Guyanese garlic pork is a pickled meat dish based on dishes that came with Portuguese settlers. Well-seasoned pork is brined and then fried until the meat is browned. It’s often eaten on Christmas morning with rich egg bread. Nigel Gordijk provided this garlic pork recipe.
2 kg (4 lbs) well-marbled pork, cut into 4-5 cm cubes – use cuts such as shoulder and button ribs
Juice of one lime or 15 ml (1 tablespoon) vinegar
2 tablespoons plus one teaspoon salt, divided, as needed
3 heads of garlic, chopped roughly
10-12 springs of fresh thyme
750 ml (3 cups) white vinegar
250 ml (1 cup) water
Oil, for frying, if needed
Light soy sauce, as needed
Slices of egg bread, good sandwich loaf, or similar type of bread
Stage one – curing the pork
Wash and sterilize jars and their well-sealing lids, as well as tools such as spoons and tongs. You’ll need approximately three one-litre jars.
Rinse the pork well, pat dry, and place in a bowl. Sprinkle with lime juice (or 1 tablespoon of vinegar). Sprinkle one tablespoon of salt over the meat, adding more, as needed to liberally coat the meat. Transfer the meat to a colander and rinse for about three minutes under cold running water. Let the water drain. Using tongs and paper towels, pat the meat dry.
Mix the garlic, thyme, and salt and using a spoon (or tongs) mix well into the pork.
Spoon the seasoned pork into the sterilized jars, being careful not to overpack them.

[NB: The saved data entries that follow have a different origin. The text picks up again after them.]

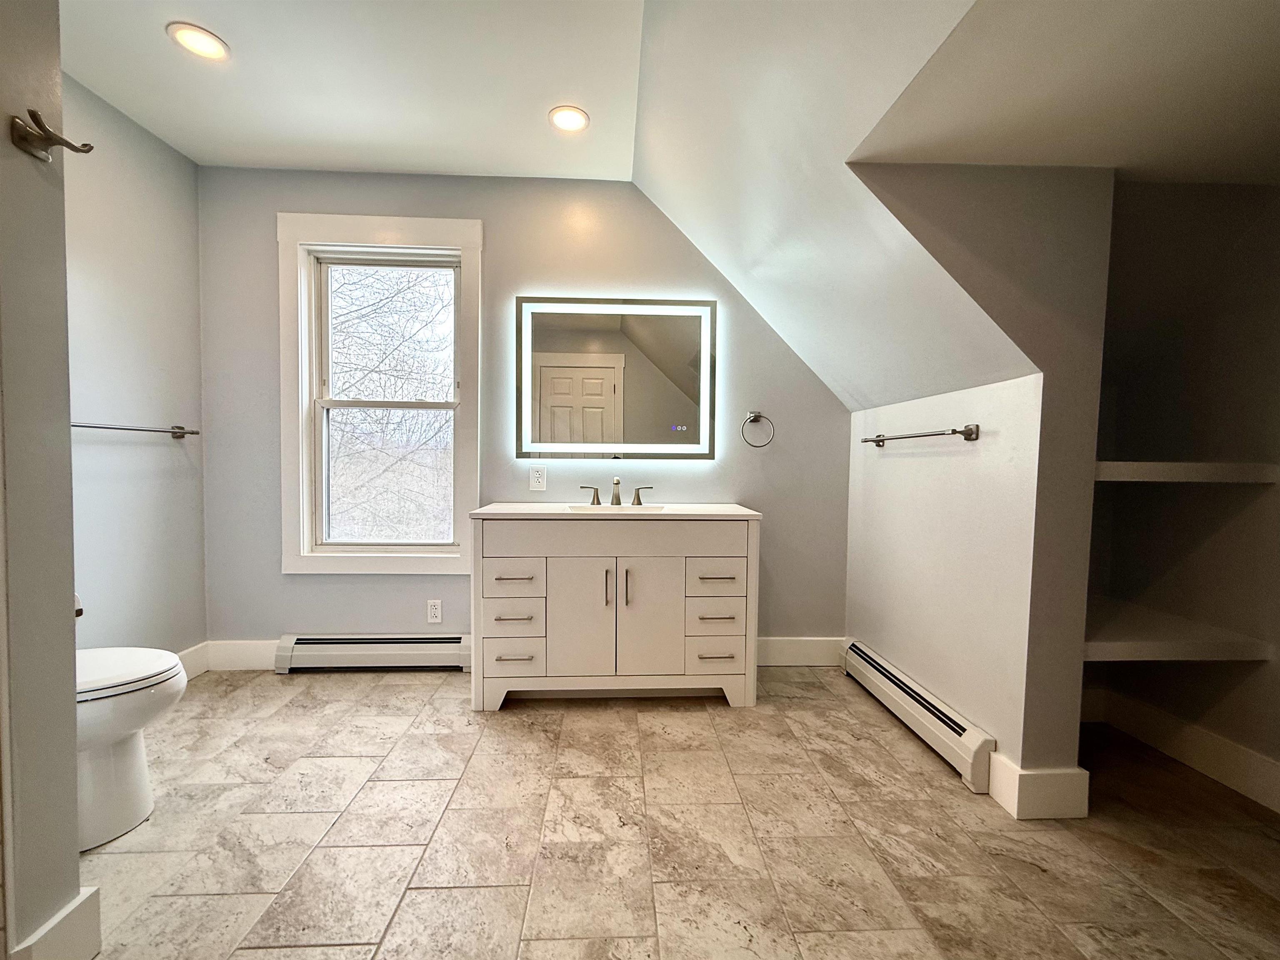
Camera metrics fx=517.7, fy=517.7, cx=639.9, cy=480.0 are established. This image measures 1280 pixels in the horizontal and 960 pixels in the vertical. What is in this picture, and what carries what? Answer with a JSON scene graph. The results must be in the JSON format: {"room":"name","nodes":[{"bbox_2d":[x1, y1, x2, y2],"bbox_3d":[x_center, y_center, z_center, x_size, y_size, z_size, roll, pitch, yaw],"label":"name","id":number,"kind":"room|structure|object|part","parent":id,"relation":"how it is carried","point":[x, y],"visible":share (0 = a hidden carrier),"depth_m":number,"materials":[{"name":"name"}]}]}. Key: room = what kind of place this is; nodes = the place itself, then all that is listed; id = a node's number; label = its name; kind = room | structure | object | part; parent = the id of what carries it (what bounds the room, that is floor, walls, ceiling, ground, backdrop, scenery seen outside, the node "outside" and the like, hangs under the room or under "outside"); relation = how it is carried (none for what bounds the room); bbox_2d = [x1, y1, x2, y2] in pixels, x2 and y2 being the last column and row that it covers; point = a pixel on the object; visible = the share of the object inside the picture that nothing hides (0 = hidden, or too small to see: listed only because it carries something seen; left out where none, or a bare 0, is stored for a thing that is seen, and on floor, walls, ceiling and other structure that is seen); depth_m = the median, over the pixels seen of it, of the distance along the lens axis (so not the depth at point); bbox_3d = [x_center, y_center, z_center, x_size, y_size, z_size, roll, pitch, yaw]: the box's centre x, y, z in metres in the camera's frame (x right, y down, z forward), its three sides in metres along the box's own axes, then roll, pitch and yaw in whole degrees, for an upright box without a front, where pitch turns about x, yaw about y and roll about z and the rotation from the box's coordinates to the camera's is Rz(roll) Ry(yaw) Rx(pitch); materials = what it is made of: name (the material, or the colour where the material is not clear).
{"room":"bathroom","nodes":[
{"label":"bathroom","id":0,"kind":"room"},
{"bbox_2d":[0,0,85,959],"bbox_3d":[-1.473,-0.213,0.898,0.610,2.529,0.413,1,3,-2],"label":"left partition wall","id":1,"kind":"structure","parent":0,"point":[56,71],"depth_m":1.03,"materials":[{"name":"paint"}]},
{"bbox_2d":[9,108,93,161],"bbox_3d":[-1.137,-0.662,1.001,0.099,0.065,0.067,1,3,-2],"label":"robe hook","id":2,"kind":"object","parent":1,"relation":"attached to","point":[86,151],"visible":0.99,"depth_m":0.99,"materials":[{"name":"metal"}]},
{"bbox_2d":[8,885,102,959],"bbox_3d":[-1.221,0.981,1.045,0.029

Mix the vinegar and water in a jug and pour over the spiced meat. If the meat is not covered with the acidulated water, top it up with extra water. Release any air bubbles before lidding the jars. Keep the jars in the fridge for at least 6 but no more than 14 days.

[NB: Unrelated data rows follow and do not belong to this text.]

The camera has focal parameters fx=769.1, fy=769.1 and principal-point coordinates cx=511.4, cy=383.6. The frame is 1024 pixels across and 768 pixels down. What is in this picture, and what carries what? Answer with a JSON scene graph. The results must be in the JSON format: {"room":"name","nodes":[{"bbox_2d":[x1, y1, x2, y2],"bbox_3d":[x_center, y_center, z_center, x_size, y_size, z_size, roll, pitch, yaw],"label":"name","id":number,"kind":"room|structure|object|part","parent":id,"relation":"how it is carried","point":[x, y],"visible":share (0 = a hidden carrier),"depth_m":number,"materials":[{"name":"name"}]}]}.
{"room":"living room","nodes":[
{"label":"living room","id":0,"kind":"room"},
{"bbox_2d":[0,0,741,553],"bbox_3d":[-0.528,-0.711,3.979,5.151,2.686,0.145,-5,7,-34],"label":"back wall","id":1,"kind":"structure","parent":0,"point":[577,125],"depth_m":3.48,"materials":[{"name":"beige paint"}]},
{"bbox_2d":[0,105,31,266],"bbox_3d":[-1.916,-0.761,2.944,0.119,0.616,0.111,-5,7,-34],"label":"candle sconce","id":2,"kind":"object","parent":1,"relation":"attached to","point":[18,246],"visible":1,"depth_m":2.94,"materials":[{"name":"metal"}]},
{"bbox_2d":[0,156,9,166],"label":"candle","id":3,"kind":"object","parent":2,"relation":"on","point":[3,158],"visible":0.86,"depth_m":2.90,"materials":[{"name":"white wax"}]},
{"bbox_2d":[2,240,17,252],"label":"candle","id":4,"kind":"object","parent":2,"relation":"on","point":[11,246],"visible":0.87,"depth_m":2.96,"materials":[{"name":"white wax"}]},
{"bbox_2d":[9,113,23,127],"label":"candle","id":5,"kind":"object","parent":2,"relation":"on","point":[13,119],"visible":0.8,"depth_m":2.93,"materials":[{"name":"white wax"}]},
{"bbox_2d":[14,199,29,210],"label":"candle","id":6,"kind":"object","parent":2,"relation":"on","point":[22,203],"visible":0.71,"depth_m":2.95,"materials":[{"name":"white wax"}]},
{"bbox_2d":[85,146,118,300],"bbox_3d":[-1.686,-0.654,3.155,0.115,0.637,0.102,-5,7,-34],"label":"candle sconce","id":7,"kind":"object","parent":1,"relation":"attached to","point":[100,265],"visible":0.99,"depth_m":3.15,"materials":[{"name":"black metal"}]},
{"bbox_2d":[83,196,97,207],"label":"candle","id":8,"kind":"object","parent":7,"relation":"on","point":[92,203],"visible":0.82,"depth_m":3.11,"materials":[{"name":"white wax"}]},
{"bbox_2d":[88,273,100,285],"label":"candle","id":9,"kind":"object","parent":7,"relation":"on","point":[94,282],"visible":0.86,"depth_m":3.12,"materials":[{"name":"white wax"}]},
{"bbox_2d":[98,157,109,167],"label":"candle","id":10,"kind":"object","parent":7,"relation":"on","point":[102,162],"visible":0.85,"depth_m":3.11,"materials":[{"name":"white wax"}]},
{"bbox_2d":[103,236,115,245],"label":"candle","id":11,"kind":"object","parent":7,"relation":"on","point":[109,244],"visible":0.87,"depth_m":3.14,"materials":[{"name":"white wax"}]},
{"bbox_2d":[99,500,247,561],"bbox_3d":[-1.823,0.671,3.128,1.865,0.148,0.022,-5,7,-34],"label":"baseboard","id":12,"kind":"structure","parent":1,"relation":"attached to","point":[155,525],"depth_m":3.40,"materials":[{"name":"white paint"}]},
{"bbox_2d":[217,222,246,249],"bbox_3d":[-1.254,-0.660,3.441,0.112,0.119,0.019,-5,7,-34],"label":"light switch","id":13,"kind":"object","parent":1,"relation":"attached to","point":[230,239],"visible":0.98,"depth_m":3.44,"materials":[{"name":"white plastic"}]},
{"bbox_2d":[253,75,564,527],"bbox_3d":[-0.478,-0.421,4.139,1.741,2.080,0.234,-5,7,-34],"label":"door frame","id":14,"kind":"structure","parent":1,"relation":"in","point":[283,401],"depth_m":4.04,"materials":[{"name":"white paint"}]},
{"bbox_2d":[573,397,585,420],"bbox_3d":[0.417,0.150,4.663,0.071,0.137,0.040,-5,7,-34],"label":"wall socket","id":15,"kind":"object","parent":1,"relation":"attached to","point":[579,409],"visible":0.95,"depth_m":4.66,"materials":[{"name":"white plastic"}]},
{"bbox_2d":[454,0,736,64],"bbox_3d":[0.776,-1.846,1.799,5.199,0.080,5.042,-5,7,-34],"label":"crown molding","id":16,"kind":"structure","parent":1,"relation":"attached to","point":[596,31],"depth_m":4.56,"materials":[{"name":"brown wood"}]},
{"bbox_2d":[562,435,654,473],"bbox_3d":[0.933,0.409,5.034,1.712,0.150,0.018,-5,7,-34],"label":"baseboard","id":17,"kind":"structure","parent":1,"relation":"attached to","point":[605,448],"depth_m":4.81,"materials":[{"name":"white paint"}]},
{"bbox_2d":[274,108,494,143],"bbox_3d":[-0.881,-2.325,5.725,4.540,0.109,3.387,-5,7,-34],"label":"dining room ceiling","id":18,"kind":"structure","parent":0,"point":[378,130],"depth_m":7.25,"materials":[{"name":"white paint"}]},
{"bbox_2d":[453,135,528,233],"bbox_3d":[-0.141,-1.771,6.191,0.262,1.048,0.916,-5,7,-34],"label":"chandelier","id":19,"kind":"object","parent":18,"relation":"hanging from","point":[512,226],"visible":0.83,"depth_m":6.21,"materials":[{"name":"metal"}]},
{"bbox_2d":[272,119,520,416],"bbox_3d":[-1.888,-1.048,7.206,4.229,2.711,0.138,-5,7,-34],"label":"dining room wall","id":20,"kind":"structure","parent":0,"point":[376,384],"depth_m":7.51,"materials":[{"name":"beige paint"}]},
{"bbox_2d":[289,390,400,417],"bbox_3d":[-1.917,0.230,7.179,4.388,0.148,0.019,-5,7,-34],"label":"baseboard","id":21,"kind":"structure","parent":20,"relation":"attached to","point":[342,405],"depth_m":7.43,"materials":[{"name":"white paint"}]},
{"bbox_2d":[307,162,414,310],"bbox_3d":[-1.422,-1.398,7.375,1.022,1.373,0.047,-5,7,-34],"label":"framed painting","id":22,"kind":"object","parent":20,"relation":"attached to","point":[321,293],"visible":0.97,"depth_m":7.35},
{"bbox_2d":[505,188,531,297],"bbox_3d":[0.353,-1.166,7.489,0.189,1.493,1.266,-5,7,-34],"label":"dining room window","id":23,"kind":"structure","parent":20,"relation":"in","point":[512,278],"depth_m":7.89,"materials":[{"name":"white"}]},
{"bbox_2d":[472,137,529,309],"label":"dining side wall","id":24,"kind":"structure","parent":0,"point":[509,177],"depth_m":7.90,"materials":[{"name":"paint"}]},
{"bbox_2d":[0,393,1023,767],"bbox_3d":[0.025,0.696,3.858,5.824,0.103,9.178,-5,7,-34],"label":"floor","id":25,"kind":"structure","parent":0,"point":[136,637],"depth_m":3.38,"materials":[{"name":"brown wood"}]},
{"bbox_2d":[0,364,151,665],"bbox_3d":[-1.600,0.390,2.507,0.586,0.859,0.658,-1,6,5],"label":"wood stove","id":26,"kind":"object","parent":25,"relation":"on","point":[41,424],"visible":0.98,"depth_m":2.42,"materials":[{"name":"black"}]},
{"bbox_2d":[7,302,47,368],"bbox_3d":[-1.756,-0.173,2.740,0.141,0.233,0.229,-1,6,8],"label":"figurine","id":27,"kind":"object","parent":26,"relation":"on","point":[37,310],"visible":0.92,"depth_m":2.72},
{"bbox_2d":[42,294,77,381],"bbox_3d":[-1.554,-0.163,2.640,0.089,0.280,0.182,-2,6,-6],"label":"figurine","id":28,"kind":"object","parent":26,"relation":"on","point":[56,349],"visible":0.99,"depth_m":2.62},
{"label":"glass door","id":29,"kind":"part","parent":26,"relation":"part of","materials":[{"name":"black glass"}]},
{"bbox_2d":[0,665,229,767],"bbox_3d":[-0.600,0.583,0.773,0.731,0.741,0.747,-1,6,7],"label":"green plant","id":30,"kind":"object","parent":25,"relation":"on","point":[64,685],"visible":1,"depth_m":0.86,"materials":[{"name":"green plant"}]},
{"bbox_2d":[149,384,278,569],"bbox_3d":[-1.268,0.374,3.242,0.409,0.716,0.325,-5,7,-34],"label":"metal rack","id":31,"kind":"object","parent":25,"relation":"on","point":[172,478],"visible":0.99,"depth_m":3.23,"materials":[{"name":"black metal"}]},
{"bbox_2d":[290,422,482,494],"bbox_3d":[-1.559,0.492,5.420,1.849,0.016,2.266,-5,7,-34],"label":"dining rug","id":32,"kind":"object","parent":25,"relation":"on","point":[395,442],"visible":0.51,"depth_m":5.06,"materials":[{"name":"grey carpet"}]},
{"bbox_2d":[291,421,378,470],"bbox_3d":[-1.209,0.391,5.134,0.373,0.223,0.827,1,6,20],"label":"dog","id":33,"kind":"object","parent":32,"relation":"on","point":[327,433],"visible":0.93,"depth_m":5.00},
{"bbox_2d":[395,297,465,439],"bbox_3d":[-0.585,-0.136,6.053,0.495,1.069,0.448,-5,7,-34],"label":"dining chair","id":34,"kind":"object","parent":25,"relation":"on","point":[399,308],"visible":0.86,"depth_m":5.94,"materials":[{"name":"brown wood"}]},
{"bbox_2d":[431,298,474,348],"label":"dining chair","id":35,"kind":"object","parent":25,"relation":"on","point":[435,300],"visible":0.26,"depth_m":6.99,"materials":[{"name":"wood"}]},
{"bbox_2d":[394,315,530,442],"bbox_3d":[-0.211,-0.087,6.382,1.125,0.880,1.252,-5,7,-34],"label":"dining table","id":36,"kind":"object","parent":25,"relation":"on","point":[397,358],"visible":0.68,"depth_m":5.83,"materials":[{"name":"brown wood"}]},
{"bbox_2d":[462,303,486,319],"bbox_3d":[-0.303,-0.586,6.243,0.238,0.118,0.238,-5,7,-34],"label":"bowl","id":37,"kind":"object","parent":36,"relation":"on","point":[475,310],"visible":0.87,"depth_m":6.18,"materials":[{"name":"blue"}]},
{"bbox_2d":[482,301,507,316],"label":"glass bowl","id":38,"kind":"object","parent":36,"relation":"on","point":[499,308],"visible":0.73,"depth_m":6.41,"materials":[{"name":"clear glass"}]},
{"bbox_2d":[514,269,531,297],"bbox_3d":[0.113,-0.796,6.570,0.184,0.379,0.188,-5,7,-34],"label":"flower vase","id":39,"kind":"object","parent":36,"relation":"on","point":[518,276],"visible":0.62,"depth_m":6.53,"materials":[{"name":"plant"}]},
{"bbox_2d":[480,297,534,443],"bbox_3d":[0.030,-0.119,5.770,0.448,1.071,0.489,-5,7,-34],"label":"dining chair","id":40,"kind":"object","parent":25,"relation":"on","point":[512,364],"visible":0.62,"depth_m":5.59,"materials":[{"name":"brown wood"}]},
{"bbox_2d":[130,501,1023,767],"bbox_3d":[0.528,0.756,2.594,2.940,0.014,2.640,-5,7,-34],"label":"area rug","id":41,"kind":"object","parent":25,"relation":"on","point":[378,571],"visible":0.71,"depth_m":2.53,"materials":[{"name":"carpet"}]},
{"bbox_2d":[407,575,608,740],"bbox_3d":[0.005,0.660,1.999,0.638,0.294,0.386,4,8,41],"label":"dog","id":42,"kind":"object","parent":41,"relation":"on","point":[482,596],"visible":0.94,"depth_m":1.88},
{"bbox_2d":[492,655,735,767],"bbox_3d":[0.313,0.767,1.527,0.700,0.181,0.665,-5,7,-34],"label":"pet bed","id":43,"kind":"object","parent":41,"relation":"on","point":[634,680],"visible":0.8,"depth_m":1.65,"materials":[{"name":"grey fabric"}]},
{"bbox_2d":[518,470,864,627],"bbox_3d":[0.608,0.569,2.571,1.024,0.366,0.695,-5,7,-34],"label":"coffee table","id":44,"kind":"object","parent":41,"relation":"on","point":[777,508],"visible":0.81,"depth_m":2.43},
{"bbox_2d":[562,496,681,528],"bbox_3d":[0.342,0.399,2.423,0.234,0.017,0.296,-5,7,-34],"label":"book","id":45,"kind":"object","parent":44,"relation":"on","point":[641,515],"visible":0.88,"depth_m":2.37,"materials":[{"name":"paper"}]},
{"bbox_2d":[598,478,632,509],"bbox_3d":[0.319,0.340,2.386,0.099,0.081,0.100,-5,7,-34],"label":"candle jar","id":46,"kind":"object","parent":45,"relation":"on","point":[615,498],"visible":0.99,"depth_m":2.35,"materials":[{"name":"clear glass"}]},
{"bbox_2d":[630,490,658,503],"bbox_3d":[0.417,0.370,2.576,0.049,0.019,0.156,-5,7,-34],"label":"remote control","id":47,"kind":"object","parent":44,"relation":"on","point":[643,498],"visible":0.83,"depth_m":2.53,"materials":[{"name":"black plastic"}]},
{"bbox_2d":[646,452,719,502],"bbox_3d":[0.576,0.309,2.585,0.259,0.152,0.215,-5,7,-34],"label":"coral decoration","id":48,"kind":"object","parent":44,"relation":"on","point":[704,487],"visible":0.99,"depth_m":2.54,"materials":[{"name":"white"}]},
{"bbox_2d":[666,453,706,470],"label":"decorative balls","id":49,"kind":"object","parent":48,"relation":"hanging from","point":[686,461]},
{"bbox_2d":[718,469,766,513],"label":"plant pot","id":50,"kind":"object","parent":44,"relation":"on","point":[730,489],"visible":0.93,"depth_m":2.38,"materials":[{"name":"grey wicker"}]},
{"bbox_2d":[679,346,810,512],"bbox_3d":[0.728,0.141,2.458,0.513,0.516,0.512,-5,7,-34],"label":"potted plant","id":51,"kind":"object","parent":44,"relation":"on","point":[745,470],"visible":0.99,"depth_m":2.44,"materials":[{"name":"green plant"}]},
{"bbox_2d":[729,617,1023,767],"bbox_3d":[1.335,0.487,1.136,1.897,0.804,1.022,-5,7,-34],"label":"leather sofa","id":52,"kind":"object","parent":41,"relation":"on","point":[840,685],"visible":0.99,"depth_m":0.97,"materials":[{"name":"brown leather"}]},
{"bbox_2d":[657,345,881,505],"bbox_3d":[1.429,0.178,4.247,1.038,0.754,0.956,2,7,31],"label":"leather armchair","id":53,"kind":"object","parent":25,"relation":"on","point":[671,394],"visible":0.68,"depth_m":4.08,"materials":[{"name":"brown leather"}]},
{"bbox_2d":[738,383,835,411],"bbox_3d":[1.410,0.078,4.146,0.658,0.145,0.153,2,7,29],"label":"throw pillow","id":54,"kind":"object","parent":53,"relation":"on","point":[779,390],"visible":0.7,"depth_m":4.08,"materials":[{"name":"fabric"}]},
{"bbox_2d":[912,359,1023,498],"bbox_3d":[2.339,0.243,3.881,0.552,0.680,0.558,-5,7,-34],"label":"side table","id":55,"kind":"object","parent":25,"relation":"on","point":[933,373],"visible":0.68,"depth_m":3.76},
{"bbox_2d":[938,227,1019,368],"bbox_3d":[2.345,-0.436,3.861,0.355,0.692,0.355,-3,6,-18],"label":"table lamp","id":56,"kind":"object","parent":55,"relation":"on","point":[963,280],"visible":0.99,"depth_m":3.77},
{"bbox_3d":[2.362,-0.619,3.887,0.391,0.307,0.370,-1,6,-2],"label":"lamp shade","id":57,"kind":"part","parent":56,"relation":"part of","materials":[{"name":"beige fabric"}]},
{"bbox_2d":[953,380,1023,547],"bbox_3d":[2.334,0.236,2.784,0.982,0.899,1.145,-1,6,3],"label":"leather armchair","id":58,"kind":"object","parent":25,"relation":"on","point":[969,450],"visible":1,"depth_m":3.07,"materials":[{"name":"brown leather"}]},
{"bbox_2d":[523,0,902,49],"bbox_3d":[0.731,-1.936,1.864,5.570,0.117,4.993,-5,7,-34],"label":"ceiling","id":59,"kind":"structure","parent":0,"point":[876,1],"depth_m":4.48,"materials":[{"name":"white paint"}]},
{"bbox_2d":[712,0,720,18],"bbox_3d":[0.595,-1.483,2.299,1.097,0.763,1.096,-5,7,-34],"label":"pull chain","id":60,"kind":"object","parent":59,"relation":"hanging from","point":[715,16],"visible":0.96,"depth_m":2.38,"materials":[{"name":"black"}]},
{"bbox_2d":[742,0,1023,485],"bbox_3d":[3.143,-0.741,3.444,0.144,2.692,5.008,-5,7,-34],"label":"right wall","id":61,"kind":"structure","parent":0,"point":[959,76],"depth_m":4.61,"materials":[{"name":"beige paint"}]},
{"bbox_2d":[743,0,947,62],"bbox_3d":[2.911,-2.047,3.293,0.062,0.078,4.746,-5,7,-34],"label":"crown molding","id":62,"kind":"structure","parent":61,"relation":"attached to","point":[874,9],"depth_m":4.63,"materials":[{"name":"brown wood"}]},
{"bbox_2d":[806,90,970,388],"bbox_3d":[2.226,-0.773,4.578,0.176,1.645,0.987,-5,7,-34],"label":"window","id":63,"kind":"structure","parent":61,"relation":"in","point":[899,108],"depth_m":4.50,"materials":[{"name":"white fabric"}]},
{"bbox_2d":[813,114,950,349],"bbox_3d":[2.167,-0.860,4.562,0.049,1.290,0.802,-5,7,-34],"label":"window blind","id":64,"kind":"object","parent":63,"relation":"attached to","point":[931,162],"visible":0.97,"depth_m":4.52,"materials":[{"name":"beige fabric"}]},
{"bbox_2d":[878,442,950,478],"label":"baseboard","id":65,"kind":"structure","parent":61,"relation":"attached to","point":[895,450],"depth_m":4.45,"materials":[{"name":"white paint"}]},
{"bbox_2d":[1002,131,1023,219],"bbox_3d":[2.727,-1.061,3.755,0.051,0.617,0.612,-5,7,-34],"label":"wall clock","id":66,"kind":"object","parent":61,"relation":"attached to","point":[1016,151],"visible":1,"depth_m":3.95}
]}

Stage two – cooking the pork
When the pork has cured, heat a large frying pan or wok on high. If the meat is on the leaner side, heat some oil in the pan before adding the drained meat in batches. Fry until the water has evaporated, the garlic is golden, the thyme is aromatic, and the meat is fully cooked in the melted fat. Just before you tip out the meat drizzle in a little soy sauce and fry for a few seconds.
Serve with bread for sopping up the garlicky-thyme juices. For an additional treat, you can fry the bread in the pan’s flavourful fat.